Lorenzo Annese, Bernd Osterloh und Giuseppe Gianchino
25.06.2015 | Migranten

Was für eine schöne Überraschung: Betriebsratsvorsitzender Bernd Osterloh hat ein Geschenk von historischem Wert erhalten: Die allererste Schreibmaschine des VW-Betriebsrates.

Es war in den 50-er Jahren des vergangenen Jahrhunderts, als die Maschine der Firma Siemag (Siegerland) ihren Dienst verrichtete. „Betriebsrat und Jugendvertretung haben mit ihr Flugblätter geschrieben“, erinnert sich Ex-Betriebsrat Lorenzo Annese. „Irgendwann stieg man dann um auf Schreibmaschinen mit Kugelkopf.“ Annese ging später in Rente, die alte Schreibmaschine landete in einer Ecke. „Es war mein Kollege Vittorio Unali, der sie rettete, als sie weggeworfen werden sollte. Als Vittorio vor vier Jahren selbst in Rente ging, brachte er sie mir“, sagt Annese.

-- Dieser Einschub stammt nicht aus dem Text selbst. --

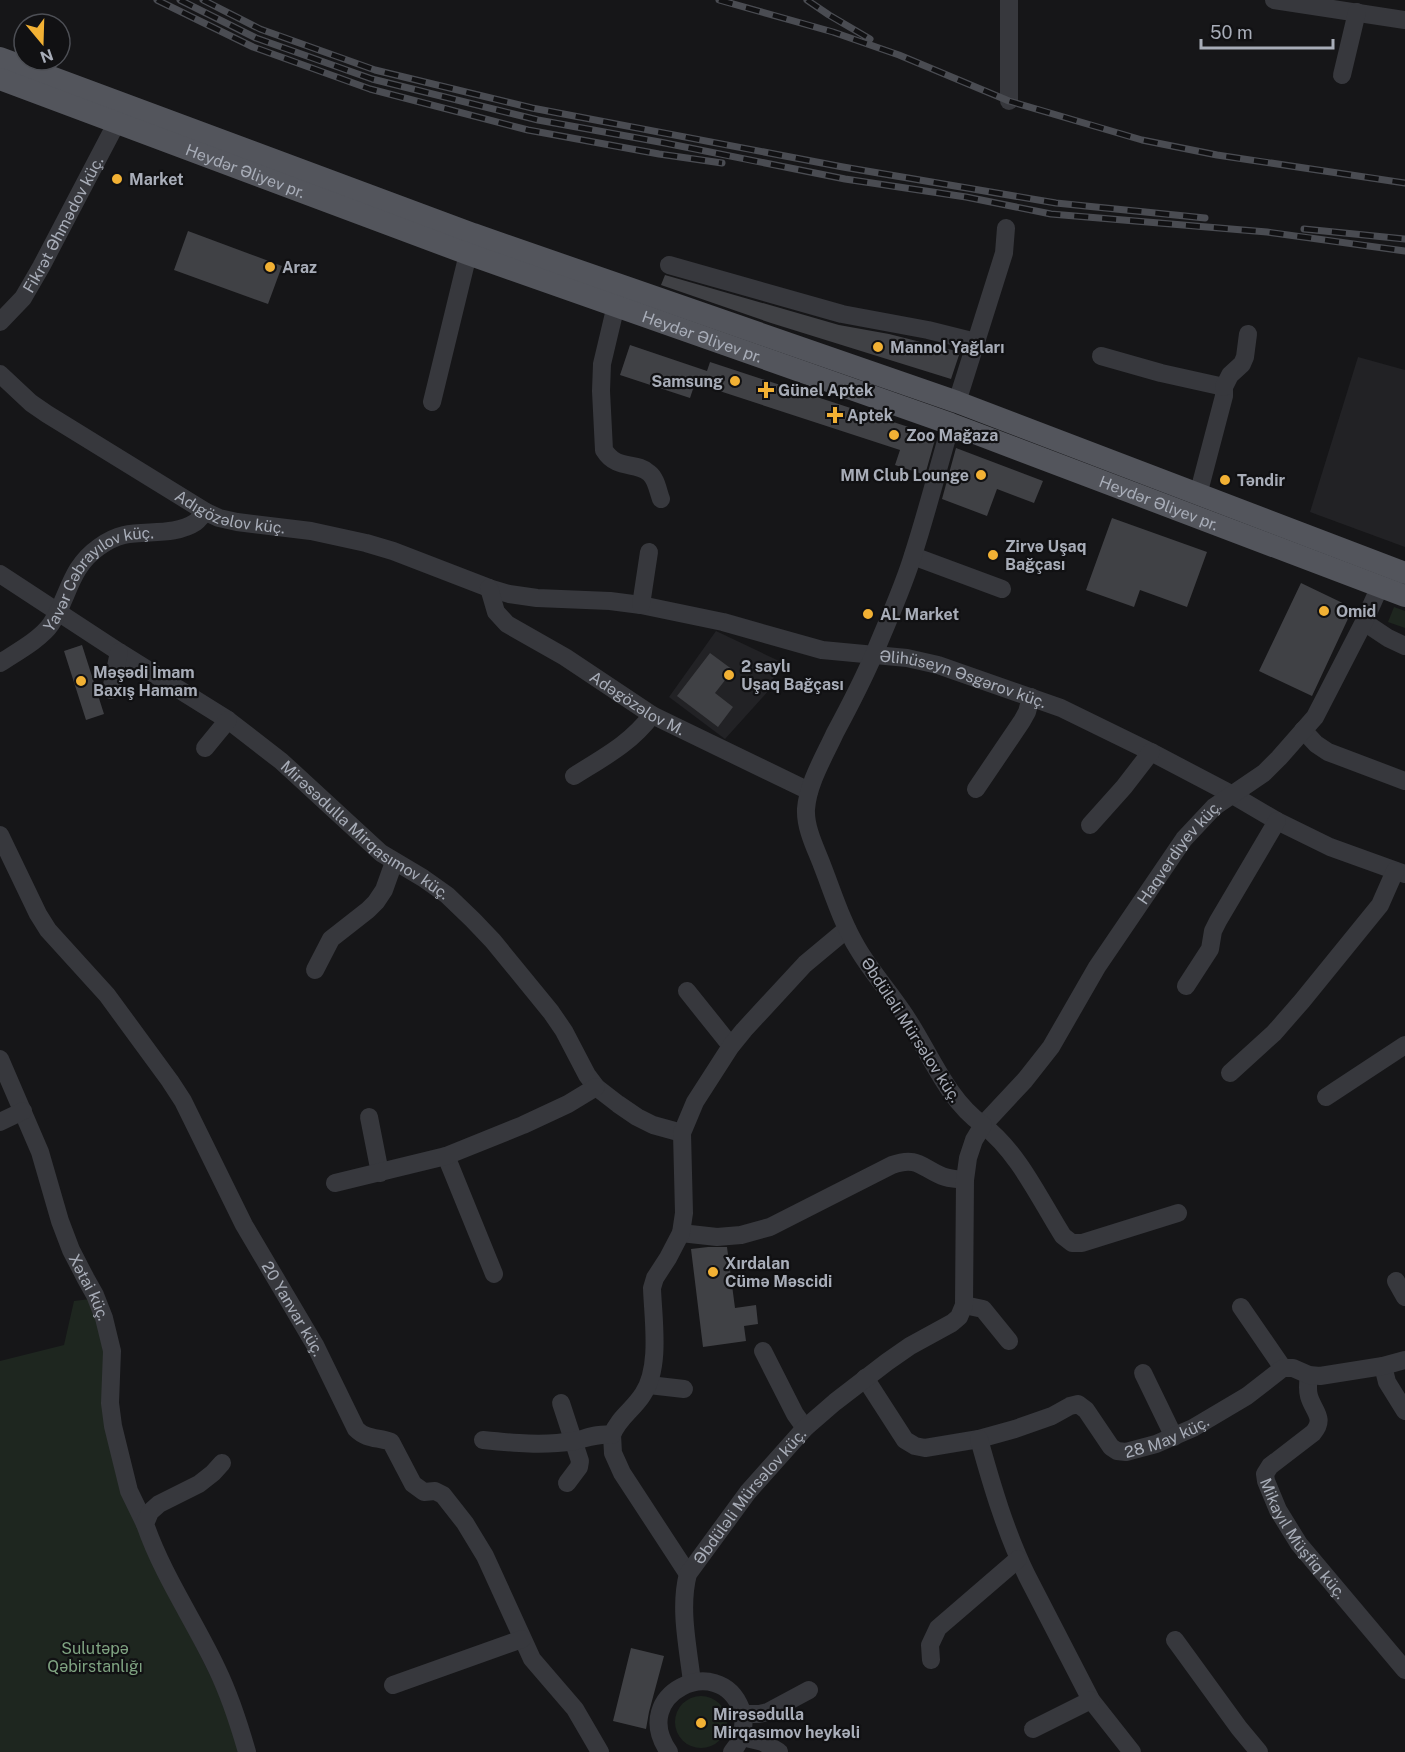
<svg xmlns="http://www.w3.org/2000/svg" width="1405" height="1752" font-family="'Public Sans',sans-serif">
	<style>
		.built { fill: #222225 }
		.green { fill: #1e261f }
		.building { fill: #404145 }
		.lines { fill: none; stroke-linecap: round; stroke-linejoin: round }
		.minor { stroke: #37383d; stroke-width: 18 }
		.major { stroke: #53555c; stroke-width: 22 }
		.rail-casing { stroke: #4a4c52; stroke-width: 7 }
		.rail { stroke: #111113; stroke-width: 4.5; stroke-dasharray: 14; stroke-linecap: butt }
		.poi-dot { fill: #f2b134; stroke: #111113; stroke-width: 2 }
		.labels { text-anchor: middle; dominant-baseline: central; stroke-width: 4.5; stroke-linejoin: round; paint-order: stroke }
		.street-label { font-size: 16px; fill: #a8adb8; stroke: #111113 }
		.poi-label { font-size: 16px; font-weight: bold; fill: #a8adb8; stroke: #111113; text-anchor: start }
		.park-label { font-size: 16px; fill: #7fa381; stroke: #111113 }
	</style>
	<rect width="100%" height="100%" fill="#161618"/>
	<path class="built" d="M1358,357l47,13v177l-95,-35z
		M716,631l63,30 -9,28 -45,50 -56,-42z"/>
	<path class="green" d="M1394,607l11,4v17l-17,-6z
		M90,1299l8,23 12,69 44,172 62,124 18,47 4,18h-238v-391l64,-16 10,-44z
		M675 1722a26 26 0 1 1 52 0a26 26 0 1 1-52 0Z"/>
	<path class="building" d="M188,231l94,35 -14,38 -94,-34z
		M665,275l174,50 50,9 71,18 -9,27 -180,-56 -110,-38z
		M630,345l77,26 3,-9 226,74 -11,39 -30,-10 5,-15 -205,-67 -5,15 -70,-23z
		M956,448l87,33 -9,22 -37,-14 -10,27 -45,-17z
		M1112,518l95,34 -20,55 -47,-17 -6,17 -48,-17z
		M1301,583l52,25 -41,88 -53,-25z
		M82,645l22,69 -18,6 -22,-69z
		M710,653l23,17 -18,23 18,14 -15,20 -41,-31z
		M708,1247h19l8,61 21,-3 2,19 -14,2 2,15 -43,6 -12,-98z
		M631,1648l33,8 -15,56 -3,17 -33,-8z"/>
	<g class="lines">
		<g class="minor">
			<path d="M1009,0v101"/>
			<path d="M1274,0l131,20"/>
			<path d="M1342,75l15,-63"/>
			<path d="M669,265l173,49 86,16 48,12"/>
			<path d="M616,305l-14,59 -1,27 3,59c13,21 32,11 45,23 7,5 9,18 12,26"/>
			<path id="s1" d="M0,322l23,-24 18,-31 76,-145"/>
			<path d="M1101,356l60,17 63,14v9l-26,99"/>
			<path id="s2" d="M0,374l31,29 16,11 159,98 13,6 18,4 74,9 55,12 27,8 96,37 20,6 28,4 73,3 31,4 82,17 99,28 85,8 31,7 123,43 90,44 80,42 46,27 53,26 75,27"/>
			<path d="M1224,387l6,-12 12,-11 3,-7 3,-23"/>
			<path d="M432,402l36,-148"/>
			<path d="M957,402l47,-149 2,-25"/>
			<path d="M913,556l89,33"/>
			<path id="s3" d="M0,574l119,78 109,68 53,41 100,92 42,25 24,17 26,25 20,21 58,71 13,19 23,44 9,12 22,17 19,13 16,8 29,8"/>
			<path id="s4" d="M489,588l7,24 11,12 58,33 87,58 157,76"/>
			<path d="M641,605l8,-53"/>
			<path d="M1364,622l24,16 17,8"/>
			<path id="s5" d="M0,663c15,-10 41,-24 51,-39 18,-27 18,-56 48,-77 7,-5 16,-10 25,-12 22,-5 51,1 72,-13 3,-3 6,-7 10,-10"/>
			<path d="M111,690l8,-38"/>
			<path d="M1303,730l13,14 12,8 77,29"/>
			<path d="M205,748l23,-28"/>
			<path d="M574,776c30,-19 56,-32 78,-61"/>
			<path d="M976,789l46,-68 5,-9 4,-15"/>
			<path d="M1090,825l34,-38 27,-35"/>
			<path id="s6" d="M0,835l38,79 10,16 59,65 63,86 13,20 61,124 71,120 41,84c11,11 22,8 35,13l22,42 11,8 11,-1 8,4 22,28 20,33 47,103 43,50 25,43"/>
			<path d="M315,970l16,-31 37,-29 8,-8 8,-12 10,-28"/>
			<path d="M1186,986l24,-37 3,-18 5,-10 59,-100"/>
			<path d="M687,991l44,55"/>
			<path id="s7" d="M0,1059l40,93 20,69 11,29 15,29 9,16 9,23 8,33 -2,52 3,23 16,65 16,33"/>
			<path d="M1230,1073l44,-40 28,-32 78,-96 15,-34"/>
			<path d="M1326,1097l79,-52"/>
			<path d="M369,1117l11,56"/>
			<path d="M0,1122l23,-11"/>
			<path d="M446,1156l48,118"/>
			<path d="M335,1183l111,-27 77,-31 45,-21 28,-17"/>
			<path id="s8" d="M1178,1213l-96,30h-10l-9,-7c-24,-38 -44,-83 -80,-111l42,-45 26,-33 46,-80 87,-128 30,-32 50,-34 15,-15 36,-41 49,-95 16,-36"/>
			<path d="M681,1233l36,4 24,-2 29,-8 122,-62c25,-9 29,2 50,11 7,3 15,3 23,4"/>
			<path d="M1396,1281l9,16"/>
			<path d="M964,1305l19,4 26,32"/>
			<path d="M1241,1307l42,61"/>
			<path d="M763,1351l32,63 10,14"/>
			<path d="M1383,1366l4,16 18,29"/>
			<path d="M1143,1373l31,64"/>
			<path id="s9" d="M1309,1375c-1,7 -2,14 0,21 4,15 17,22 4,37l-43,33 -5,8 1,7 12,29 21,34 106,126"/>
			<path id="s10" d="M865,1378l40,62 10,6 10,2 54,-9 36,-10 37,-13 18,-10 8,-2 8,6 25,37 6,4 9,1 30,-8 37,-16 54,-32 36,-28h10l16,7 11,1 63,-10 22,-6"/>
			<path d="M649,1385l35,4"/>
			<path d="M561,1403l19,58 -1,6 -12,16"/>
			<path d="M612,1435l1,18 9,20 66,101"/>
			<path d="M979,1439c13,47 27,94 48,137l64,124 41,52"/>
			<path d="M483,1440c30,3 61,6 91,1 13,-3 24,-8 38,-6 6,-17 22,-26 31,-41 18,-27 10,-75 9,-106l3,-10 13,-20 13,-25 3,-20 -2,-80 13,-31 36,-56 13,-16 61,-66 42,-35"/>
			<path d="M222,1463l-9,10 -14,11 -40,20 -9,8 -5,12c18,52 49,96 72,145 13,27 22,55 30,83"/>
			<path d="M1175,1640l64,88 20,24"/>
			<path d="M931,1660l-1,-15 8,-17 80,-69"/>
			<path id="s11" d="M692,1682c-4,-35 -13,-74 -4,-108l60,-82 57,-64 30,-26 52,-40 23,-16 42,-23 7,-6 5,-12 1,-125 3,-22 6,-18 9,-15c-39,-28 -54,-76 -81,-114 -14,-21 -31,-40 -44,-62 -16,-26 -25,-56 -36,-84 -6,-16 -17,-37 -16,-56 2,-26 18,-52 29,-76 14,-26 28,-53 40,-81 13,-32 28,-64 38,-97 14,-43 25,-87 38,-131"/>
			<path d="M393,1685l129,-46"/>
			<path d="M743,1714h16l9,-2 41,-22"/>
			<path d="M1033,1729l58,-29"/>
			<path d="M742,1737l21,5 16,10"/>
			<path d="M669,1752c-41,-58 50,-101 72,-43 5,15 2,30 -9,43"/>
		</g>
		<g class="major">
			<path d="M0,58l473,176 484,168 448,171"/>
			<path id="s12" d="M0,79l468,175 483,170 454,172"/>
		</g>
		<g class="rail-casing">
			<path id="rail" d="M157,0l96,47 117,42 158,41 131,24 63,9
				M180,0l76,38 116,41 166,41 127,23 180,36 121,18 85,17 216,18 138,19
				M203,0l57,29 115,41 157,38 311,59 213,36 149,15
				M719,0l114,32 66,23 110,46 133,39 75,15 188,28
				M807,0l22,15 41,24
				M1304,229l101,10"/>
		</g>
		<use href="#rail" class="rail"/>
	</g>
	<g class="poi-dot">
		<circle cx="117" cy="179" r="6"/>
		<circle cx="270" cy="267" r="6"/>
		<circle cx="878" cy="347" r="6"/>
		<circle cx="735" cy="381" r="6"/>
		<path d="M763 381h6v6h6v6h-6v6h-6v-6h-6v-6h6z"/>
		<path d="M832 406h6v6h6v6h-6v6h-6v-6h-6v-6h6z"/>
		<circle cx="894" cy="435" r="6"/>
		<circle cx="981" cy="475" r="6"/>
		<circle cx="1225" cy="480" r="6"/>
		<circle cx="993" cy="555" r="6"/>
		<circle cx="1324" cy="611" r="6"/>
		<circle cx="868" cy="614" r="6"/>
		<circle cx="729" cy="675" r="6"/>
		<circle cx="81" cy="681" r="6"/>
		<circle cx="713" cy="1272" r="6"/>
		<circle cx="701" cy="1723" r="6"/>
	</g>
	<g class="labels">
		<g class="street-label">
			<text stroke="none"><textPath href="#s12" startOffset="262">Heydər Əliyev pr.</textPath></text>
			<text stroke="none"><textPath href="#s1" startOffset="117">Fikrət Əhmədov küç.</textPath></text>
			<text stroke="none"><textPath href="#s12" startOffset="748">Heydər Əliyev pr.</textPath></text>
			<text stroke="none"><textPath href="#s12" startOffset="1234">Heydər Əliyev pr.</textPath></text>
			<text stroke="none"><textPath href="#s2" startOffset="272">Adıgözəlov küç.</textPath></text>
			<text stroke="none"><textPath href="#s5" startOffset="136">Yavər Cəbrayılov küç.</textPath></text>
			<text stroke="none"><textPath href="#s2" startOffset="1028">Əlihüseyn Əsgərov küç.</textPath></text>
			<text stroke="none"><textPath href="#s4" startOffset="194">Adəgözəlov M.</textPath></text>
			<text stroke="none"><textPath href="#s3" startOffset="447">Mirəsədulla Mirqasımov küç.</textPath></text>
			<text stroke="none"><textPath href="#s8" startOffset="597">Haqverdiyev küç.</textPath></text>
			<text transform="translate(911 1030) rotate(57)">Əbdüləli Mürsəlov küç.</text>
			<text stroke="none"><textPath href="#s7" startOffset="246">Xətai küç.</textPath></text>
			<text stroke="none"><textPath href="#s6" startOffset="560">20 Yanvar küç.</textPath></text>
			<text stroke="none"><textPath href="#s10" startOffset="370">28 May küç.</textPath></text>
			<text stroke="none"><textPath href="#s11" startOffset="208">Əbdüləli Mürsəlov küç.</textPath></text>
			<text stroke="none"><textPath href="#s9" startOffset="201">Mikayıl Müşfiq küç.</textPath></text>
		</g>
		<g class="poi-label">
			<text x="129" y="179">Market</text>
			<text x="282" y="267">Araz</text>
			<text x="890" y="347">Mannol Yağları</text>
			<text x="723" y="381" text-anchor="end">Samsung</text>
			<text x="778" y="390">Günel Aptek</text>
			<text x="847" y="415">Aptek</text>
			<text x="906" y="435">Zoo Mağaza</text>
			<text x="969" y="475" text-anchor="end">MM Club Lounge</text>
			<text x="1237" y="480">Təndir</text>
			<text x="1005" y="546">Zirvə Uşaq<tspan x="1005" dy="18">Bağçası</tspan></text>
			<text x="1336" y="611">Omid</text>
			<text x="880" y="614">AL Market</text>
			<text x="741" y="666">2 saylı<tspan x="741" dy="18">Uşaq Bağçası</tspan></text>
			<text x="93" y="672">Məşədi İmam<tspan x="93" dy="18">Baxış Hamam</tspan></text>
			<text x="725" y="1263">Xırdalan<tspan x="725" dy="18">Cümə Məscidi</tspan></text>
			<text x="713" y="1714">Mirəsədulla<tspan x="713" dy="18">Mirqasımov heykəli</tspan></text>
		</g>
		<g class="park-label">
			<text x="95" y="1648">Sulutəpə<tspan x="95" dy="18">Qəbirstanlığı</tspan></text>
		</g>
	</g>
	<g transform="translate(42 42) rotate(161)"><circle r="28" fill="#111113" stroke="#4d4f55" stroke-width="1.5"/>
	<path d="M0-4.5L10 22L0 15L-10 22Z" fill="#f2b134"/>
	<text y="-9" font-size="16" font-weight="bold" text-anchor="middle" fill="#a8adb8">N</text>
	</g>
	<path d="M1201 39v9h132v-9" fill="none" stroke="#a8adb8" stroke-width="3"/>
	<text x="1210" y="39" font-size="18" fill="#a8adb8" stroke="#111113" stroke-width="4.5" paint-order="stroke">50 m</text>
</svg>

Auf das Fundstück aufmerksam wurde schließlich Giuseppe Gianchino von der Migrantenvertretung der IG Metall im VW-Werk, als er bei Annese nach Material für seine Ausstellung „Italienerdorf Berliner Brücke“ suchte. Und weil diese Ausstellung auf der Betriebsversammlung gezeigt werden konnte, fiel schnell die Entscheidung, die Schreibmaschine Bernd Osterloh zu überreichen. „Sie ist ein sehr schönes Erinnerungsstück und hat bei uns einen Ehrenplatz bekommen“, freute sich Osterloh. Zugleich lobte er das Engagement der Migrantenvertretung, die an die Geschichte der ersten Italiener bei Volkswagen erinnerten.

In nur vier Tagen schauten sich mehr als 1000 VW-Beschäftigte die Ausstellung an. Gianchino: „Darunter waren auch jüngere Kolleginnen und Kollegen, die zum ersten Mal Fotos von den alten Baracken an der Berliner Brücke sahen.“ Und eine Besonderheit gab’s obendrein: Werksrenter Francesco Cannone entdeckte sich zufällig auf einem fast 50 Jahre alten Foto wieder.